[TO-DO ITEM]
Write out, word for word, the line that contains "Page size: 1241x1754." and each line after it down to the last line of the data below. Include nothing more.

[DATA FOR PROCESSING]
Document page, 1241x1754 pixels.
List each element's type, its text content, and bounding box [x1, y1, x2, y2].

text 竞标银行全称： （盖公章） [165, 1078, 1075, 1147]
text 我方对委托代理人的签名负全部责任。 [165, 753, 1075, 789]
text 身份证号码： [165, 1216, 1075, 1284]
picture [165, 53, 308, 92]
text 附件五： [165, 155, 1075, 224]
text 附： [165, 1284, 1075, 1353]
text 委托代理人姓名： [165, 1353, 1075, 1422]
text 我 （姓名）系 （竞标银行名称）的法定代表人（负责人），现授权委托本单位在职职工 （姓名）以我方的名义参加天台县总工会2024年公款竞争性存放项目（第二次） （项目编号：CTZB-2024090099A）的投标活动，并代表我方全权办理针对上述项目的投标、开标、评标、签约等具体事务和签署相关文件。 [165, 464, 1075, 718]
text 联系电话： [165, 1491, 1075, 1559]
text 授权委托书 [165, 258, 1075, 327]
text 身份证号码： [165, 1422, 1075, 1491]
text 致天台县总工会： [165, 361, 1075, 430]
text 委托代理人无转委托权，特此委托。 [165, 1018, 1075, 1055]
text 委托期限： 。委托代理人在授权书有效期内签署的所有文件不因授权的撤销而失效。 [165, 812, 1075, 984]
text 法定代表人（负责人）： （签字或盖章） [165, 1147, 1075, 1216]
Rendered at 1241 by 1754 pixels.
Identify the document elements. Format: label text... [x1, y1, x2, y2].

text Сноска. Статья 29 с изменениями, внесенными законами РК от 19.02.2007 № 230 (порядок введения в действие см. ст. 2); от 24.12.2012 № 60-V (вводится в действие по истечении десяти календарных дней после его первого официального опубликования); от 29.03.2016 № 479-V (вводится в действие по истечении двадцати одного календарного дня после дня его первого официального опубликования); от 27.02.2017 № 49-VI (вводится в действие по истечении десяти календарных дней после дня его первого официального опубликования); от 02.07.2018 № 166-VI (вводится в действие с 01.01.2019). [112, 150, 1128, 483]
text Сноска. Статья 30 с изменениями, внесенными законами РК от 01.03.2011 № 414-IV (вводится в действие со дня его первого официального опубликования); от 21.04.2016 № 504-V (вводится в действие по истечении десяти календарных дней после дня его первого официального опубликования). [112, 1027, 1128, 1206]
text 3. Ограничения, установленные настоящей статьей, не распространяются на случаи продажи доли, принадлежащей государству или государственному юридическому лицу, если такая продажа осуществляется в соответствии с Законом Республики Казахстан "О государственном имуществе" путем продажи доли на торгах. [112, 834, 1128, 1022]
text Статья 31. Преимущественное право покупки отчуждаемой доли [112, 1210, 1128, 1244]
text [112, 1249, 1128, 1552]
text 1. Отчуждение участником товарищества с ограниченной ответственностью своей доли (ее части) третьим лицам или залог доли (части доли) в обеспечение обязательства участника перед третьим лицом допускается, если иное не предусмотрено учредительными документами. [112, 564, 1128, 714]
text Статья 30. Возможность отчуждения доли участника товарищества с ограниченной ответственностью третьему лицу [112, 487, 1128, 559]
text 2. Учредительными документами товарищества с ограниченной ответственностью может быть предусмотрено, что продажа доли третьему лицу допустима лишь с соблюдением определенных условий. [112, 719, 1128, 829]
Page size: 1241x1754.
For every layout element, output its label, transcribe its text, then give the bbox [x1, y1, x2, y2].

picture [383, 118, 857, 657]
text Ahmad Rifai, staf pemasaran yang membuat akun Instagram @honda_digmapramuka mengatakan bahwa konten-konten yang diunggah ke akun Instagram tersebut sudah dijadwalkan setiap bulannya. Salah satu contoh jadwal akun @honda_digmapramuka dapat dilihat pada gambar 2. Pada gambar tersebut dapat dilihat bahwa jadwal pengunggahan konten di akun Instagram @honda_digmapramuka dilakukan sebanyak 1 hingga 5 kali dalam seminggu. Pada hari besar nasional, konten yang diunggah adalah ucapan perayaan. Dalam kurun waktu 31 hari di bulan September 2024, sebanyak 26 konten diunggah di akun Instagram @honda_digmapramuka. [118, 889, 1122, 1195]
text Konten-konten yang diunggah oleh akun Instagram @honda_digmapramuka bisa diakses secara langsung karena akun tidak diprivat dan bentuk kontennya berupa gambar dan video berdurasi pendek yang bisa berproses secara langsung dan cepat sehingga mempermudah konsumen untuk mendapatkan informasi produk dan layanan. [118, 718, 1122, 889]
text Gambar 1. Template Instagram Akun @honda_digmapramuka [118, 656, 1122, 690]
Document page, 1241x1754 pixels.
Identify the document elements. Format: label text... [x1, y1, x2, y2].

[EXERCISE RESPONSE]
Page size: 1241x1754.
For every layout element, output its label, transcribe its text, then give the bbox [x1, y1, x2, y2].

picture [383, 118, 857, 657]
text Ahmad Rifai, staf pemasaran yang membuat akun Instagram @honda_digmapramuka mengatakan bahwa konten-konten yang diunggah ke akun Instagram tersebut sudah dijadwalkan setiap bulannya. Salah satu contoh jadwal akun @honda_digmapramuka dapat dilihat pada gambar 2. Pada gambar tersebut dapat dilihat bahwa jadwal pengunggahan konten di akun Instagram @honda_digmapramuka dilakukan sebanyak 1 hingga 5 kali dalam seminggu. Pada hari besar nasional, konten yang diunggah adalah ucapan perayaan. Dalam kurun waktu 31 hari di bulan September 2024, sebanyak 26 konten diunggah di akun Instagram @honda_digmapramuka. [118, 889, 1122, 1195]
text Konten-konten yang diunggah oleh akun Instagram @honda_digmapramuka bisa diakses secara langsung karena akun tidak diprivat dan bentuk kontennya berupa gambar dan video berdurasi pendek yang bisa berproses secara langsung dan cepat sehingga mempermudah konsumen untuk mendapatkan informasi produk dan layanan. [118, 718, 1122, 889]
text Gambar 1. Template Instagram Akun @honda_digmapramuka [118, 656, 1122, 690]
Document page, 1241x1754 pixels.
Identify the document elements. Format: label text... [x1, y1, x2, y2].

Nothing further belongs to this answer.